◆ **Given text**
---------------
2. Unit assertions. Encode the invariants so a regression cannot ship silently:

def test_authority_order_prefers_erp_over_wms() -> None:
    report = GapReport("ship-7742", ["ship_to_location"], 0.0, KDEStatus.PARTIAL, RiskTier.FTL)
    clients = {
        "erp": lambda kde, lot: "GLN-0614141000012",   # authoritative
        "wms": lambda kde, lot: "GLN-0614141999998",   # stale
        "iot": lambda kde, lot: "GLN-IOT",
    }
    patched = resolve_kde_fallback(report, {"traceability_lot_code": "LOT-1"}, clients)
    assert patched["ship_to_location"] == "GLN-0614141000012"
    assert patched["_kde_provenance"]["ship_to_location"] == "erp"


def test_total_exhaustion_routes_to_manual_review() -> None:
    def down(kde: str, lot: str) -> str:
        raise ConnectionError("endpoint unreachable")
    report = GapReport("ship-9001", ["product_description"], 0.0, KDEStatus.MISSING, RiskTier.STANDARD)
    patched = resolve_kde_fallback(report, {"traceability_lot_code": "LOT-2"},
                                   {"erp": down, "wms": down, "iot": down})
    assert patched["_manual_review"] is True          # never silently dropped
    assert report.status is KDEStatus.MISSING

3. SQL state check. After a real run, no recovered record may reach the ledger without a provenance tag on every patched field. This query must return zero rows:

SELECT event_id, kde_name
FROM fsma204_recovered_kde
WHERE fallback_origin IS NULL
   OR fallback_origin NOT IN ('erp', 'wms', 'iot', 'primary');

Any row returned is a field that entered the ledger without a defensible source — the exact defect authority-ordered routing exists to prevent.

  • Conflicting values across surviving authorities. When the ERP and WMS both answer but disagree, first-wins is correct only if the authority order encodes the real trust hierarchy. Log the discarded lower-authority value alongside the winner so a reconciliation review can catch a systematically wrong ERP feed before it corrupts a lot’s lineage.
  • Circuit breaker stuck open during a long outage. If the ERP breaker trips and stays OPEN past a busy window, FTL records fail straight to manual review while the endpoint is actually recovering. Tune recovery_timeout against your real MTTR and confirm the half-open probe cadence lines up with the retry discipline in API Polling Strategies.
  • Replayed events re-patching an already-recovered field. A retry storm can re-deliver an event whose gap was already closed. Guard with a deterministic idempotency key so a re-patched field does not overwrite a higher-authority value from the first pass — the same dead-letter discipline covered in Error Handling Workflows applies here.
---------------
Coordinate-based change data

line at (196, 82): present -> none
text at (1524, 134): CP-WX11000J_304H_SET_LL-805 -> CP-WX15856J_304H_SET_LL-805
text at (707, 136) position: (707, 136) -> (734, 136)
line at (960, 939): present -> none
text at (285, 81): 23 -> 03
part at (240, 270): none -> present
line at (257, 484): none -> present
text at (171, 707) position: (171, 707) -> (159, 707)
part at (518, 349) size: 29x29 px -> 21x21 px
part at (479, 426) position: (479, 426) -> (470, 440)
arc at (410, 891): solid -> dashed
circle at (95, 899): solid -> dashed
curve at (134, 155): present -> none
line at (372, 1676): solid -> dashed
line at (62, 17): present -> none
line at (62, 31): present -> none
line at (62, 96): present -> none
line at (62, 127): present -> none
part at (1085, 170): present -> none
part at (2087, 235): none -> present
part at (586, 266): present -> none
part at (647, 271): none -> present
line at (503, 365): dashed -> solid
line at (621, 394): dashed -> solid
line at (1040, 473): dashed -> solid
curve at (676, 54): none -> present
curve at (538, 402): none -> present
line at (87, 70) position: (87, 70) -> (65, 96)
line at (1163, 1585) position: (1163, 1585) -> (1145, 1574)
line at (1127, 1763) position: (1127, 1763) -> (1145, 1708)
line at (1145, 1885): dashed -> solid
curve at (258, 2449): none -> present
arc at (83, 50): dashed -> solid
---------------
◆ **Directions for this task**
In the text on KDE fallback recovery, what should be logged when the ERP and WMS both answer but disagree?

◆ **Answer box**
The discarded lower-authority value should be logged alongside the winner.